PROBLEM DESCRIPTION
Can you summarize the passage on the early-1900s hospital in two sentences?

PROVIDED PASSAGE
The new hospital mission was a result of converging ideologies, policies, and needs, some traditional, others new. Religious values and charitable donations still played an important role in the early 1900s, while developing economic tenets based on capitalism suggested that the health of workers in the industrial world was of great importance both to the state and to the private sector. In the United States, new social conditions favored the creation and utilization of more hospitals. Urbanization was accelerating at a rapid pace, bringing an ever-increasing number of adults into crowded city quarters. Among them were waves of new immigrants with multiple healthcare needs and few resources. Industrialization, in turn, created a new panorama of occupational diseases and accidents. Without the means or family networks to get the necessary help, many sick or injured individuals were thus forced to seek medical care in hospitals.

Under the new banner of scientific medicine, hospitals became the institutions of first rather than last resort. Thanks to the increasingly sophisticated diagnostic and therapeutic procedures offered in hospitals after 1900, optimistic Enlightenment notions of physical rehabilitation and cure were becoming a reality. Radiology, electrocardiography, and the clinical laboratory greatly improved the ability of hospital personnel to refine diagnoses. In addition to providing rest and a healthier diet, hospitals focused increasingly on managing acute diseases, especially life-threatening conditions that required intensive and highly technical care. A new generation of chemotherapeutic agents and vaccines improved the odds of success in the battle against certain diseases. Following the adoption of anesthesia and antisepsis, hospitals became the primary centers for surgical operations. Surgeons recognized the advantage of centralizing their new and expensive equipment within the surgical suites of a hospital.

DATA EXTRACTS
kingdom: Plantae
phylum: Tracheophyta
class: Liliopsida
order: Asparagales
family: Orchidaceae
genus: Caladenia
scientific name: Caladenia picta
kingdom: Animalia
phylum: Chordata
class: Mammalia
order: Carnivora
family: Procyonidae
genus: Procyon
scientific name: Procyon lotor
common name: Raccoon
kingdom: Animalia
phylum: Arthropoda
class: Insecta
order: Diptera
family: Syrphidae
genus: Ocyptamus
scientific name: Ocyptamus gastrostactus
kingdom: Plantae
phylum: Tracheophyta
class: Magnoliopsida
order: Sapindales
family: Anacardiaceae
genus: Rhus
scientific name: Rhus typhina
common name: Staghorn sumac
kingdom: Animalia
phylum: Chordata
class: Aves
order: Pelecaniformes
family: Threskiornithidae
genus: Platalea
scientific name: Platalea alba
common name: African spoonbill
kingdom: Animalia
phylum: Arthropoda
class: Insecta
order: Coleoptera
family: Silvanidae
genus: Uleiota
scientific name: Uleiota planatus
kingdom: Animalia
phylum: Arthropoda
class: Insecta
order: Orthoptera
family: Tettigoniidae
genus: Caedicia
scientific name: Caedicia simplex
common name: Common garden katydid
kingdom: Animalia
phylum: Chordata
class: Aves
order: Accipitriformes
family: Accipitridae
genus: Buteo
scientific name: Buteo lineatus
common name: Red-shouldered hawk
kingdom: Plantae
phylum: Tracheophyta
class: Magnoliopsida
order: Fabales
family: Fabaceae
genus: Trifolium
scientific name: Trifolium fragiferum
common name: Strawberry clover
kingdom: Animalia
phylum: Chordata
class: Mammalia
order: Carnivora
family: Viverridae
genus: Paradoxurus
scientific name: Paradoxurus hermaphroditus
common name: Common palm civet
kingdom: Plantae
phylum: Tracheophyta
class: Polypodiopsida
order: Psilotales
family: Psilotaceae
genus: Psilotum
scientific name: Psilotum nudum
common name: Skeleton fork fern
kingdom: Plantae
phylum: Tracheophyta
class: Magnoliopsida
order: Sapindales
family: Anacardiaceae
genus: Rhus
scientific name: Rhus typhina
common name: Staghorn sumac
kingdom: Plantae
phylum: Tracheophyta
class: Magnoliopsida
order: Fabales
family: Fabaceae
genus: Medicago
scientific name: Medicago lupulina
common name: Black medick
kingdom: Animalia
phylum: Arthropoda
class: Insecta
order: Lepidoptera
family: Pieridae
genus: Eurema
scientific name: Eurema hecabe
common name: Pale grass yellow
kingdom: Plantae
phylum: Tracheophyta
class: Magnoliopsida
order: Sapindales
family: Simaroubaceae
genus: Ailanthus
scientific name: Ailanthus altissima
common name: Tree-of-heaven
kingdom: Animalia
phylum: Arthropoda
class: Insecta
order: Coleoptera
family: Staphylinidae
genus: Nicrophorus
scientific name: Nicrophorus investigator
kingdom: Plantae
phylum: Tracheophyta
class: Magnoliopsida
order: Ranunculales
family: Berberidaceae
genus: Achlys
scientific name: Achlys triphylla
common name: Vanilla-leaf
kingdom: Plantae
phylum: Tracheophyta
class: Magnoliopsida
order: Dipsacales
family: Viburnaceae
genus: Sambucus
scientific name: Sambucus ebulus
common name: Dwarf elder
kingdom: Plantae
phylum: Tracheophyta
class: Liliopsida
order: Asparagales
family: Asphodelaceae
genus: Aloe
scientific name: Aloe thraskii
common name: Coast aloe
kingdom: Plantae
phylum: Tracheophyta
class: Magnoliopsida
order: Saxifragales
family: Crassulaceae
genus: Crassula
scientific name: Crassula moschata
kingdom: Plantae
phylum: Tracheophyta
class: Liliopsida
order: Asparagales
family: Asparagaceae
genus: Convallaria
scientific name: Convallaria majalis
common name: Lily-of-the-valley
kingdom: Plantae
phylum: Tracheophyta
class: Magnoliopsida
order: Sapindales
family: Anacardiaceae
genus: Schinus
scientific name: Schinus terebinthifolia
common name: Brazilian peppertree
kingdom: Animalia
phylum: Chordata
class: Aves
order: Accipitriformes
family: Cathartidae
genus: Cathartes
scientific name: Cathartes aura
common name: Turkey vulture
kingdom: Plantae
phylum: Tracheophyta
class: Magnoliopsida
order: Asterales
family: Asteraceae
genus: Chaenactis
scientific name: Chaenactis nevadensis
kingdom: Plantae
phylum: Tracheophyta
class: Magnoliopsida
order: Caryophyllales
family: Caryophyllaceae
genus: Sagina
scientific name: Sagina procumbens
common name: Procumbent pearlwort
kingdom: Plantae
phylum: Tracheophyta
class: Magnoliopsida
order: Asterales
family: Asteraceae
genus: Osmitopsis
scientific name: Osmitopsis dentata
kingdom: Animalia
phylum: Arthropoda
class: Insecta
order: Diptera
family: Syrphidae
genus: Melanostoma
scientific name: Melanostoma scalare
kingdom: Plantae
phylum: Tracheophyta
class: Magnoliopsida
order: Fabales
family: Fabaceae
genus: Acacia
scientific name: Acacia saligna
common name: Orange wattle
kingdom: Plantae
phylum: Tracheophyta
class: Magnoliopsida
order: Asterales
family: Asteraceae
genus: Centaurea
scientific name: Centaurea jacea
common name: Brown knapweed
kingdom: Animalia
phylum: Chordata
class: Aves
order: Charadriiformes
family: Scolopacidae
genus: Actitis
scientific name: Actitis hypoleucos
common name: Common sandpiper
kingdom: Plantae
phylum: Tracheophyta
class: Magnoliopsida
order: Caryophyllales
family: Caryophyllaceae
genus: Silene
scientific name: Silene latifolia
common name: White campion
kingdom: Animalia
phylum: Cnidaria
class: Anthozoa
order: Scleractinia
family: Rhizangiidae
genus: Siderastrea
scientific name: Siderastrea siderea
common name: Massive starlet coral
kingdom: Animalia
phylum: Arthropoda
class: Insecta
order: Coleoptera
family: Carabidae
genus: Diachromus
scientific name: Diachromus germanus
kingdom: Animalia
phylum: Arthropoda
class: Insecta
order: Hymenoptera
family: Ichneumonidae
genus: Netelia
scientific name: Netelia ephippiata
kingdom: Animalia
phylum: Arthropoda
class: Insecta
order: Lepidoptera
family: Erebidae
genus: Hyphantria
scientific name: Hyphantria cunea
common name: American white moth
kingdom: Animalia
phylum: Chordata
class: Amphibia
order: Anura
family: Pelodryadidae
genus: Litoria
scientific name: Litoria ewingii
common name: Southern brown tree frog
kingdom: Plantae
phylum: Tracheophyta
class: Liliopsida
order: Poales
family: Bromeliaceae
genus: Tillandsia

RESPONSE
In the early 1900s, religious values, charitable giving, and capitalist ideas about workers' health converged with rapid urbanization, needy immigrants, and industrial diseases and accidents, and in the United States these forces pushed many sick or injured people who lacked means or family networks into hospitals. Under scientific medicine, hospitals became institutions of first resort: radiology, electrocardiography, and clinical laboratories improved diagnosis, hospitals increasingly managed acute and life-threatening conditions, new chemotherapeutic agents and vaccines improved the odds against certain diseases, and after anesthesia and antisepsis were adopted, hospitals became the main centers for surgery.